Вероятно, экипаж «Ольги Садовской» тщательно формировали в службе кадров.
Стоило мне только взглянуть в судовую роль, как тут же сей факт стал очевиден: капитан — Бондарчук, старший помощник капитана — Токарев, третий помощник капитана — Никулин…
«Садовская» только что вернулась из очередного рейса в Пусан, который мы благополучно протабанили из-за проволочек, связанных с оформлением на практику.
Однако, несмотря на все административные препоны, нам всё же удалось получить направление на «пассажир» в отделе кадров пароходства.
И вот, сияя от счастья, с паспортами моряков в руках мы вновь стоим у каюты старпома. Наш благодетель сдаёт дела вновь прибывшему старпому — огненно-рыжему человеку в ослепительно белой рубашке с золотыми галунами на чёрных погонах. Вот он-то и есть тот самый Токарев.
Однако месье Токарев не очень-то жалует практикантов — не до нас ему сердешному. Оно и понятно — дел-то у него сейчас по горло, и поэтому он отсылает нас погулять где-нибудь до вечера, мол, недосуг сейчас вами заниматься…
На причале Морского вокзала царит ажиотаж.
Рядом с «Ольгой Садовской» только что ошвартовалась «белоснежка» — «Антонина Нежданова», увешанная, словно рождественская ёлка, разноцветными японскими автомобилями.
И хотя «сёстры», или как принято называть у англичан однотипные суда — sister ship, стоят бок о бок у одной причальной стенки, а всё же порты назначения у них разные. «Садовская» трудится на корейской линии, а «Нежданова» — на более престижной японской. И та, и другая в новых рыночных условиях приносят скромный доход пароходству, окупая своё существование авто- и шоп-турами.

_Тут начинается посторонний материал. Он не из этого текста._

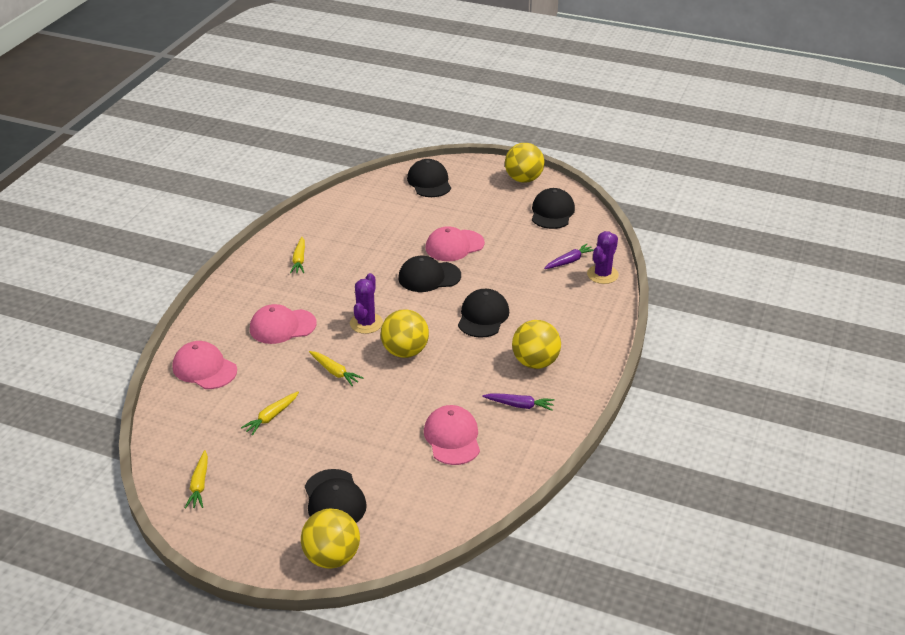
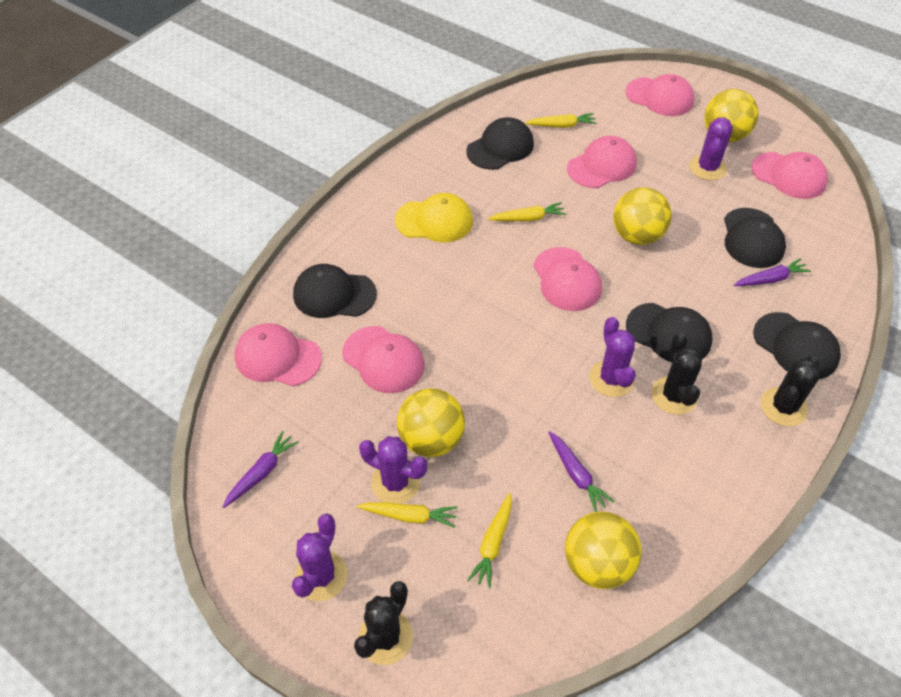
black cactus: 0 -> 3
pink cap: 4 -> 6
purple cactus: 2 -> 4
purple carrot: 2 -> 3
yellow cap: 0 -> 1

На дворе — июль 1994 года.
В ходу южнокорейские продукты: майонез Ottogi, шоколадное печенье Choko-Pie, кофе Maxim, лапша Dosirak и чипсы Binggrae, которые попадают на прилавки магазинов Владивостока прямёхонько с борта «Ольги Садовской».

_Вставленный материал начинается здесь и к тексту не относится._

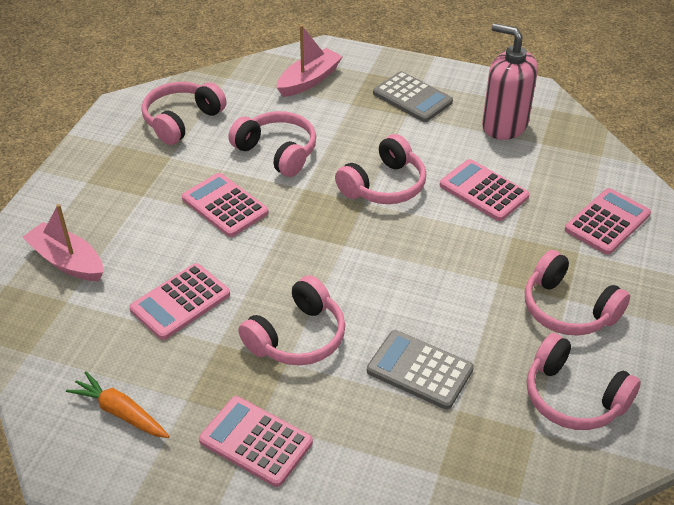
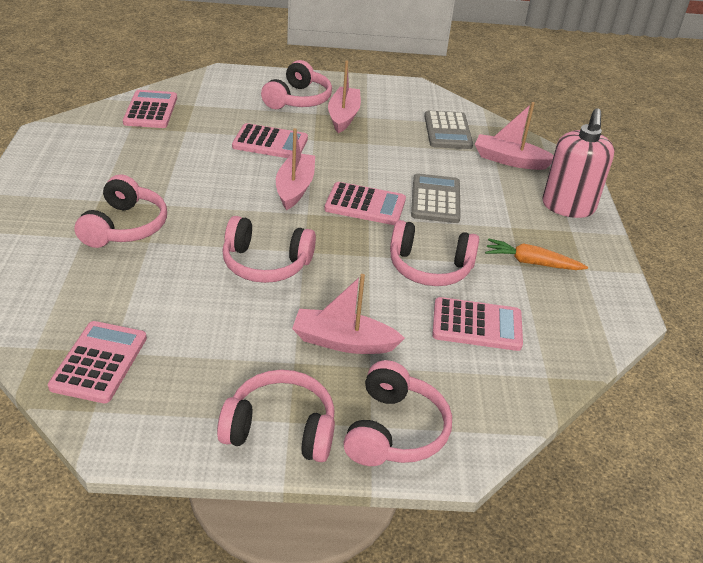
pink boat: 2 -> 4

Вместе с продуктами на «актрисе» из Южной Кореи перевозится бытовая техника известных корейских производителей Gold Star, Samsung и Daewoo, разнообразная одежда, а также автомобили, преимущественно — микроавтобусы. Словом, «корейская кампания» в самом разгаре!
На борту нет ни одного живого места — всё забито товаром. Товар везде — в трюмах, на крышках трюмов, на надстройках, на главной палубе, в проходах и даже под вельботами на шлюпочной палубе. Со стороны лайнер похож на осаждённую крепость.
С борта судна каждую секунду что-то спускают. Без устали опустошая трюмы лайнера и растаскивая палубный груз, работают носовой кран и кормовые лебёдки. Портовые грузчики спускают на руках по трапу огромные картонные коробки и упакованную в полиэтиленовую плёнку мебель.
Мы с ужасом наблюдаем за штурмом «Садовской» и, глядя на весь этот хаос, начинаем сомневаться в правильности сделанного нами выбора…
Вдобавок ко всему, вечером нас ожидает ещё один неприятный сюрприз…
Вместо комфортабельной каюты рыжий старпом заселяет нас в маленькое помещение «без окон и дверей», напоминающее чулан. На двери чулана красуется табличка с надписью «Спортзал». Хотя и спортзалом здесь не пахнет, а пахнет карцером…
Мы заходим вовнутрь, включаем свет, который тускло освещает стоящие у переборок двухъярусные шконки, и молча негодуем, сдерживая рвущиеся наружу эмоции.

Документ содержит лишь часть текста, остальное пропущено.